* What the exercise asks:
Which lines of the records below contain the word "remoteAddress"? Copy each of them out.

-------- Data listing

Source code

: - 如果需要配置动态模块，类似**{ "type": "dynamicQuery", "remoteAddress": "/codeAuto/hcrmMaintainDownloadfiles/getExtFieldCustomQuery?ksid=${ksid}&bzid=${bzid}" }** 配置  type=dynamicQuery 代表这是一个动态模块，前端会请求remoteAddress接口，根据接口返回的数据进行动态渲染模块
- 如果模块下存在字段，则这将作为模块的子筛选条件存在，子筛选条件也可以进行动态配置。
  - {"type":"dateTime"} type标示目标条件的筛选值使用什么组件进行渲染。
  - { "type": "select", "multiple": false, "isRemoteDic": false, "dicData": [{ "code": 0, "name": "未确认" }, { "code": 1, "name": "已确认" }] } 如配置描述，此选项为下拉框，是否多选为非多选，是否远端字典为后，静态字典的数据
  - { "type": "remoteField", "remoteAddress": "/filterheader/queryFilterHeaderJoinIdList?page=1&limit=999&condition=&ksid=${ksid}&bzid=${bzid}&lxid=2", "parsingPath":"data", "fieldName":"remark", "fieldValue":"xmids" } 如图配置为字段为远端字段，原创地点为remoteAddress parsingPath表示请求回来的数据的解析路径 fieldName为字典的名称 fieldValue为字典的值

----------------

* Solution to the problem:
: - 如果需要配置动态模块，类似**{ "type": "dynamicQuery", "remoteAddress": "/codeAuto/hcrmMaintainDownloadfiles/getExtFieldCustomQuery?ksid=${ksid}&bzid=${bzid}" }** 配置  type=dynamicQuery 代表这是一个动态模块，前端会请求remoteAddress接口，根据接口返回的数据进行动态渲染模块
  - { "type": "remoteField", "remoteAddress": "/filterheader/queryFilterHeaderJoinIdList?page=1&limit=999&condition=&ksid=${ksid}&bzid=${bzid}&lxid=2", "parsingPath":"data", "fieldName":"remark", "fieldValue":"xmids" } 如图配置为字段为远端字段，原创地点为remoteAddress parsingPath表示请求回来的数据的解析路径 fieldName为字典的名称 fieldValue为字典的值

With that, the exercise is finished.